**Exercise goal:**
What is needed is the exact text of each line in the listing below from the one with "Figure 3. Two-dimensional Neugebauer" up to and including the one with "Figure 3. The", and no pictures.

**Extracted information:**
- - - -

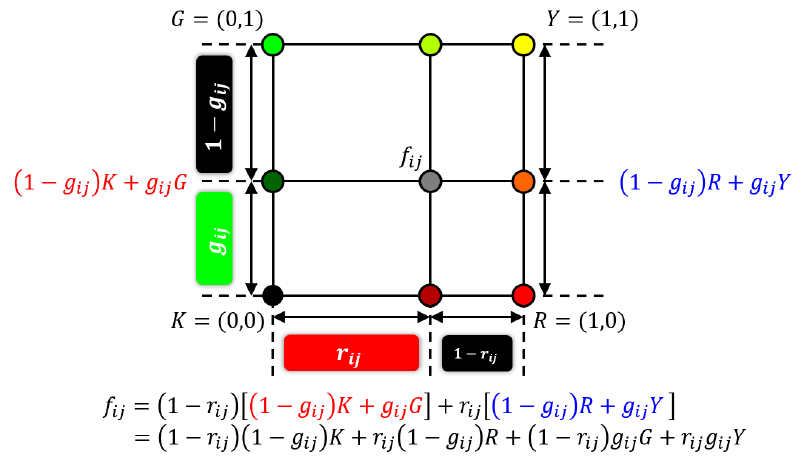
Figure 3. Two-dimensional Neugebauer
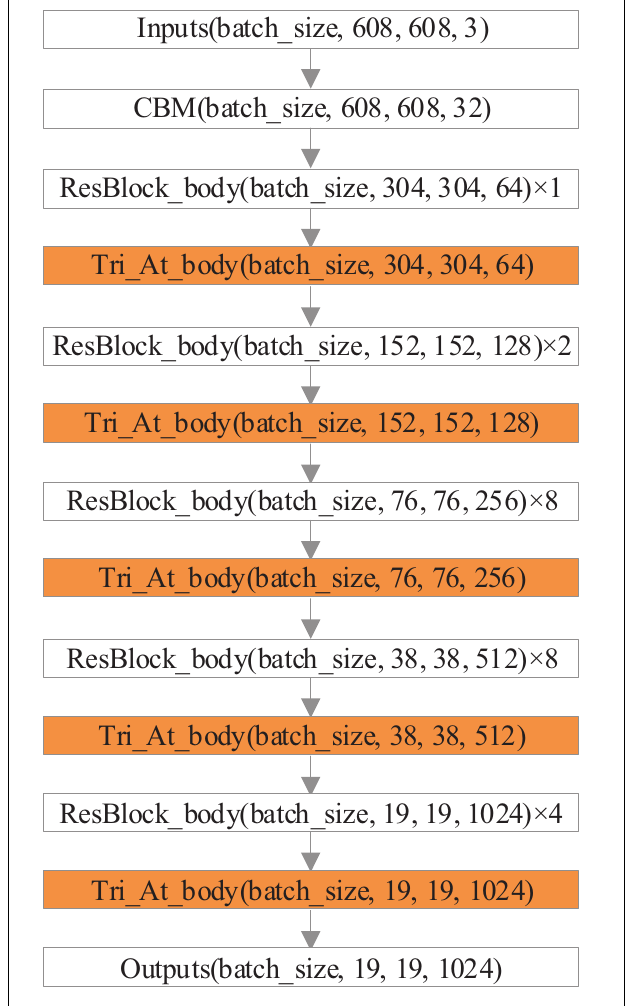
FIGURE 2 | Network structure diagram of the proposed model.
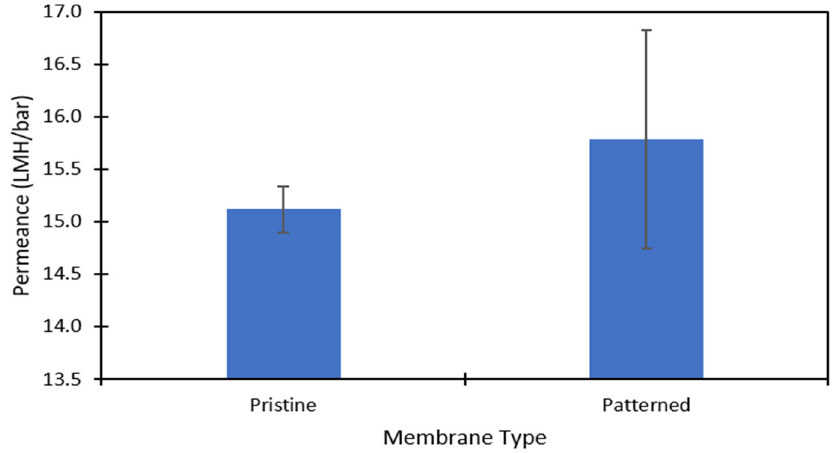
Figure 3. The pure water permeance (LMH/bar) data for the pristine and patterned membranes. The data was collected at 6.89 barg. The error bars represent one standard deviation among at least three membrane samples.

- - - -

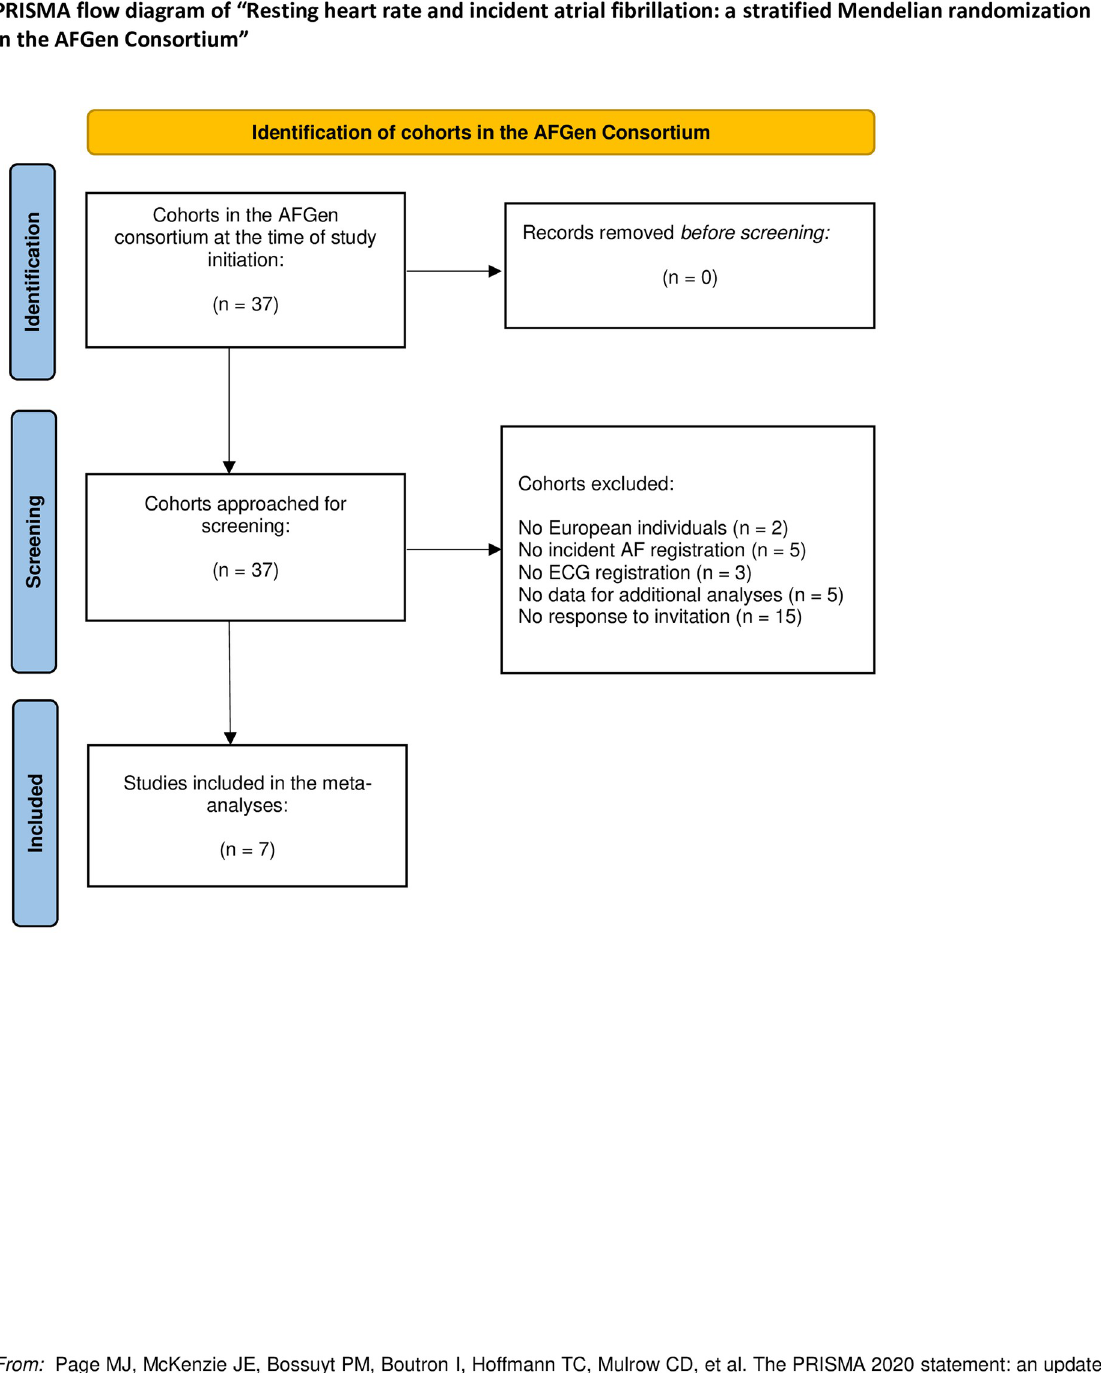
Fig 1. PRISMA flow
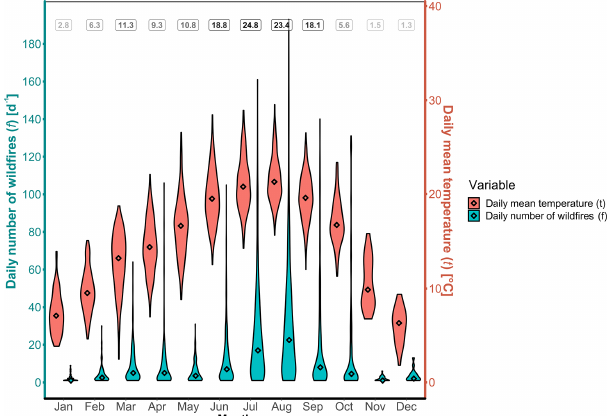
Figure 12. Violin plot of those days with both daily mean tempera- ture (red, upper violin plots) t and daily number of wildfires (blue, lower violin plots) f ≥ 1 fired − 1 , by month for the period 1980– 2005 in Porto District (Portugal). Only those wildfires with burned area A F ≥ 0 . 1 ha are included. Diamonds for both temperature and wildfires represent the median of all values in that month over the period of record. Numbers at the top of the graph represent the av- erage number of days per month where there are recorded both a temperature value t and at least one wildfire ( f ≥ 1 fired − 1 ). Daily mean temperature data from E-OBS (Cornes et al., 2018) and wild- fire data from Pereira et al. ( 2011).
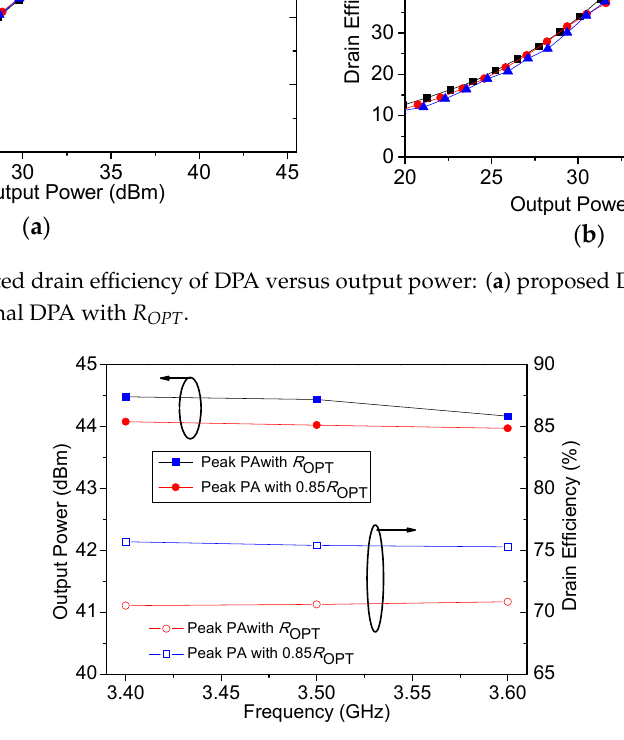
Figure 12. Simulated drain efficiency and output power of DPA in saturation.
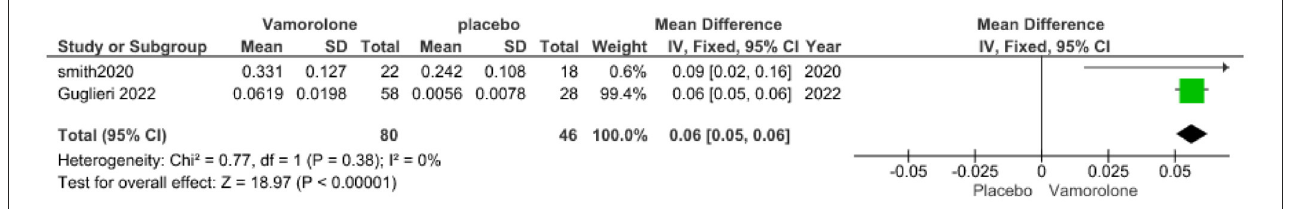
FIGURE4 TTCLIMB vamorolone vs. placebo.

- - - -

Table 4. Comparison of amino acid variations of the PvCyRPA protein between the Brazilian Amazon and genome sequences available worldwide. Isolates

- - - -

**Task result:**
Figure 3. Two-dimensional Neugebauer
FIGURE 2 | Network structure diagram of the proposed model.
Figure 3. The pure water permeance (LMH/bar) data for the pristine and patterned membranes. The data was collected at 6.89 barg. The error bars represent one standard deviation among at least three membrane samples.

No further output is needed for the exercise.